When I was six years old, my older brother and I convinced our mom to take us to the magic shop in the next town over. The shop was small, dingy, and cluttered with books on how to pick pockets, special effects makeup and masks, and the props for magical illusions we thought only existed in our imaginations. During our first visit, we were hooked. Soon my brother and I were performing at birthday parties and local summer camps, raking in tens of dollars with every show; money that, of course, was funneled right back into the magic shop for more tricks.
I’m a high school teacher now, and while my brother and I haven’t performed in over twenty years, we’re both still pretty handy with a deck of cards. And do you know who loves card tricks? High school students.
Every year on the last day of school, I show all of my students how to tie a bow tie. If there’s any time left at the end of the period, I get out a deck of cards and rattle off a few tricks. About five years ago I was in the middle of a card routine when the most beautiful woman I’d ever seen walked into my classroom. She worked at the school and needed to talk to me about a student. She hung around for a few minutes, watching my sophomores yell and (try not to) swear in amazement at my sleight of hand; we talked about the aforementioned student; and then she left.
Fast forward to today: we’re married. This is not to say that a few cards tricks is an easy way to land a wife. I mean…not exactly. But to hear my wife tell the story, what attracted her to me (aside from my dope card skills) was watching me interact with my students, seeing the joy that I got from their wonder and curiosity.
Magic is fun, it’s lighthearted, and it’s a great way for your girlfriend (or soon-to-be girlfriend) to see that you’re awesome with kids and don’t take yourself too seriously (unlike the stiffs she’s dated in the past). Magic is one of those odd happy-medium hobbies, though. Screw up a trick, and you look like the guy who always sat by himself at lunch time in middle school. Practice your tricks too much and you’ll in fact be the guy who always sits by himself at lunch in the office. An easy rule of thumb is that unless you’re a professional, save your magic tricks for your nieces and nephews, the kids in the church youth group, or the peewee hockey team you coach.
Here are a few tricks to get you started:
The French Drop: Your First Sleight-of-Hand Move
Sleight of hand means that you’re not using any gimmicks or setups. You’re doing all of the work with your hands and a little misdirection. The French Drop is the first magic trick I ever learned, and it taught me that magic is thirty percent trick, and seventy percent presentation. Practice this move to the point that it becomes second nature.
The Magic Matchbook: Because Simple Items Make for the Best Tricks
The Magic Matchbook is great because 1. The setup is quick, 2. The matchbook fits in your pocket, and 3. Once you’ve set it up, you can use the same matchbook several times before you need to retire it.
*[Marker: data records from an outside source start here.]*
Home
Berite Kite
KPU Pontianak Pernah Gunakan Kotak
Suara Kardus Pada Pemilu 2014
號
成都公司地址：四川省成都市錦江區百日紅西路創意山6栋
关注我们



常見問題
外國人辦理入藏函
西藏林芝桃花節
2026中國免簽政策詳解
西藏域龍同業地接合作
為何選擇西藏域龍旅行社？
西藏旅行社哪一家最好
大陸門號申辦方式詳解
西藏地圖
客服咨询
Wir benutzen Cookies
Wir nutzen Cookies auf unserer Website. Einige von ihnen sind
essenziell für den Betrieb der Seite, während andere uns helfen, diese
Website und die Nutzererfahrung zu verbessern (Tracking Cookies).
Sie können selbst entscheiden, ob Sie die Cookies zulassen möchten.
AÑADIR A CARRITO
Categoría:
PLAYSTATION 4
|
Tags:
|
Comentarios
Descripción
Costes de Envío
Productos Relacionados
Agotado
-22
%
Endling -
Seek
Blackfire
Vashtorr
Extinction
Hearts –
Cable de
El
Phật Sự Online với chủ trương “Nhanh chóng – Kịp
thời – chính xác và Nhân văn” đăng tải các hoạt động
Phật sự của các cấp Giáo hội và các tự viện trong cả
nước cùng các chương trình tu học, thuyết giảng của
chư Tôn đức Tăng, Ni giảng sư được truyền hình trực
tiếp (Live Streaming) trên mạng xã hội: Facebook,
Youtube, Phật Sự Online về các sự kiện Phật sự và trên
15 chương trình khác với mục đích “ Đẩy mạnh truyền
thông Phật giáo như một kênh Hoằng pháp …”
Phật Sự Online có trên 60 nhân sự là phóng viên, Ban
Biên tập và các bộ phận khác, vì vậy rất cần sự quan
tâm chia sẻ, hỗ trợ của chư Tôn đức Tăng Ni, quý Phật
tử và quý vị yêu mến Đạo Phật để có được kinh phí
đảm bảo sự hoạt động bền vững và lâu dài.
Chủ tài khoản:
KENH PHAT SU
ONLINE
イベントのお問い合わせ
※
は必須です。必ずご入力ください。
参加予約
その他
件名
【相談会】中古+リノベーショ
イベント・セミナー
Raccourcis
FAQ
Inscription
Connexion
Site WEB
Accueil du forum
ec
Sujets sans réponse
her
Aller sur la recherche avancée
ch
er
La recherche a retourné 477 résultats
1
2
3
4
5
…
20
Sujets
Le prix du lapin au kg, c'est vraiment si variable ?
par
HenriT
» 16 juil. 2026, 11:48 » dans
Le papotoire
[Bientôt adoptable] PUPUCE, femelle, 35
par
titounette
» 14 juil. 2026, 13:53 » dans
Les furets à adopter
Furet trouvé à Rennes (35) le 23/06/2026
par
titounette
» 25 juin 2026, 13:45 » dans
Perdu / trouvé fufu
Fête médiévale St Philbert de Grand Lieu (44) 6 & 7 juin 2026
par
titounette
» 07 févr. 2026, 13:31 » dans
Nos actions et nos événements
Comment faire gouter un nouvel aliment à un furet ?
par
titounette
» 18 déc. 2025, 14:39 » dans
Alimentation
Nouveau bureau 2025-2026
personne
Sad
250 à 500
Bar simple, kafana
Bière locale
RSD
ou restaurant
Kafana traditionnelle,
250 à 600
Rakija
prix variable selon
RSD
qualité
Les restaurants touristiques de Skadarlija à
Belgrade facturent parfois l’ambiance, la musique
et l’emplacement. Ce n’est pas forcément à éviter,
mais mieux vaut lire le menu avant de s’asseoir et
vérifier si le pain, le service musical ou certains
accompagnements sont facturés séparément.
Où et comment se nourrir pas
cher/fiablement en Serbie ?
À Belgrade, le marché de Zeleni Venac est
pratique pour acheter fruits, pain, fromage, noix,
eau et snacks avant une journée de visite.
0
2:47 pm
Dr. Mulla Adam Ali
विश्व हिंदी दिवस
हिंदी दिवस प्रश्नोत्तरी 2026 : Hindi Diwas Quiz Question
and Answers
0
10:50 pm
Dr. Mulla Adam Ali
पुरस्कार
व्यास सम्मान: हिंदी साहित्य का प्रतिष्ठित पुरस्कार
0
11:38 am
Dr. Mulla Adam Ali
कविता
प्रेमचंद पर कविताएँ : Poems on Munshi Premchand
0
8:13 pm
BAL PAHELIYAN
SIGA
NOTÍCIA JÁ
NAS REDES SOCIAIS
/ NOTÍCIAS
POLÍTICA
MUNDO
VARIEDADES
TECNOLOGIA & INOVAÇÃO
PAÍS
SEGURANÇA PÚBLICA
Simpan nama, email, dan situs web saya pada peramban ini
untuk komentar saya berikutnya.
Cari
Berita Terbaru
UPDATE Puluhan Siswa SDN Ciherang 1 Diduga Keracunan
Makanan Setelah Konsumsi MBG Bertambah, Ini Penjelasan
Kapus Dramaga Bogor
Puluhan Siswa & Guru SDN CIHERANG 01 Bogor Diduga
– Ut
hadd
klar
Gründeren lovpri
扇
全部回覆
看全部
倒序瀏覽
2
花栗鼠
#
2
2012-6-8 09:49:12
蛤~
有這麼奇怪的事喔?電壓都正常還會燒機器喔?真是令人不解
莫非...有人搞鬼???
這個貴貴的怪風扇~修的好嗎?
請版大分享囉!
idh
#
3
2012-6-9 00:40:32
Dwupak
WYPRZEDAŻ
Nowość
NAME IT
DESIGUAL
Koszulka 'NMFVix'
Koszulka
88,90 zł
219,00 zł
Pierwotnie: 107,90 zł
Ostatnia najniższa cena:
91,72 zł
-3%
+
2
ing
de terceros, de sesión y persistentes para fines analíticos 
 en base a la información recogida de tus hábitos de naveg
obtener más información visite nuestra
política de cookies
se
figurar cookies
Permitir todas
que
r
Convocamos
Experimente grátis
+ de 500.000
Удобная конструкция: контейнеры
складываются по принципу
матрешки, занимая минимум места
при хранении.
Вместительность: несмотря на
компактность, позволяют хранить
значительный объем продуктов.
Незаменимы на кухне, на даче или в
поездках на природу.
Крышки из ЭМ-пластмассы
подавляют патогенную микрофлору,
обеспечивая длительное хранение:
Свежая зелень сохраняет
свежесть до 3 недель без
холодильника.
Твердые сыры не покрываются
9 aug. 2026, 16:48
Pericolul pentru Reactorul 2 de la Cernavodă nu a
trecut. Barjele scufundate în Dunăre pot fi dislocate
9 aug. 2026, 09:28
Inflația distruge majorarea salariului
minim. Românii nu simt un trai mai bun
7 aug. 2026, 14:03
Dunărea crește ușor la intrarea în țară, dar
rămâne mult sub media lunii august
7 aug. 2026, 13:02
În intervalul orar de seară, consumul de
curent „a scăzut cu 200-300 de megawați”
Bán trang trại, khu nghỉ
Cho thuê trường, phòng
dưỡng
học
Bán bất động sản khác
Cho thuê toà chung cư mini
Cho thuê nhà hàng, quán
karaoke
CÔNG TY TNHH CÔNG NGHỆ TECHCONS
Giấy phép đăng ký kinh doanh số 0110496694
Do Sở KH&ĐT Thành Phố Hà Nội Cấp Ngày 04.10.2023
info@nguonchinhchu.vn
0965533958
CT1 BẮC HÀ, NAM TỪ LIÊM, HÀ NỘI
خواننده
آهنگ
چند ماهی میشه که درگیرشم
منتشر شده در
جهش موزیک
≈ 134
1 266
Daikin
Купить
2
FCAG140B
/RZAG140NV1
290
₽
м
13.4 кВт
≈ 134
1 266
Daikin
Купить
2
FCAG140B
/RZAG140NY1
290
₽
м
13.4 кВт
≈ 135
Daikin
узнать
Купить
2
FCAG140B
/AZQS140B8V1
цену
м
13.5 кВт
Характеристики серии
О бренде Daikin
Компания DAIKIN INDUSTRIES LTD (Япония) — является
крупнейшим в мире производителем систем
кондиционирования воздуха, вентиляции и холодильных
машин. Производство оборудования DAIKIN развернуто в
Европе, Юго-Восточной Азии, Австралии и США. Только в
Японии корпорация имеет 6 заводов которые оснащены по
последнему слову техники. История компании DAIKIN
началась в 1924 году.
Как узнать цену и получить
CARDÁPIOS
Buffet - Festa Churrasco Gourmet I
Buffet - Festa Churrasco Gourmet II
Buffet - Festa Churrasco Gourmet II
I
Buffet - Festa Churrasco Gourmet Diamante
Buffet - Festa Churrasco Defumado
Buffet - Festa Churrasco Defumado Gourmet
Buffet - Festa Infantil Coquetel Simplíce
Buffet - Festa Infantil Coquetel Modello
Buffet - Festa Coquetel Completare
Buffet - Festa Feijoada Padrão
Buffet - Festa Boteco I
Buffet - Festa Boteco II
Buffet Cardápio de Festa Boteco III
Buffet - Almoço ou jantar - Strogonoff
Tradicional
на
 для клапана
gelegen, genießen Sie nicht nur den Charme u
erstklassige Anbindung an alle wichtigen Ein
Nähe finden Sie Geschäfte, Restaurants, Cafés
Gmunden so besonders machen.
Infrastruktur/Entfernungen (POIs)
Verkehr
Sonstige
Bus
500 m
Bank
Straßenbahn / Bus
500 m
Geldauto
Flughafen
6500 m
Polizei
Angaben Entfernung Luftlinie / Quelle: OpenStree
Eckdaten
The 6-9 Toss: The Card Trick That Anyone Can Perform
I’ve literally never had anyone (kid or adult) figure out the secret to the 6-9 Toss. Kids love this trick because they get to participate, and the effect is simple and immediate. Practice the toss a few times before you perform it: you want a firm grip, but not so firm that the cards can’t come loose.
The Top Force: Now We’re Getting Tricky
Honestly, the Top Force takes some practice. The trick is to make your wrist rolls fluid and natural. If your movements are jerky or abrupt, it’ll raise eyebrows. The Top Force is a convenient segue into other tricks as your repertoire expands. So just like the French Drop, practice until it looks like you’re not even trying.
The Classic Color Change: Yes, You Will Change Lives
The Color Change sits perched at the top of my favorites list. It’s fast, smooth, and visually stunning. Performed correctly (and at the right angle) it’s nearly impossible to figure out. Keep in mind that for this trick, you’ll want a relatively new deck of cards (and make it a Bicycle deck; their design puts an invisible air pocket between each card, allowing the cards to glide like butter on a roll).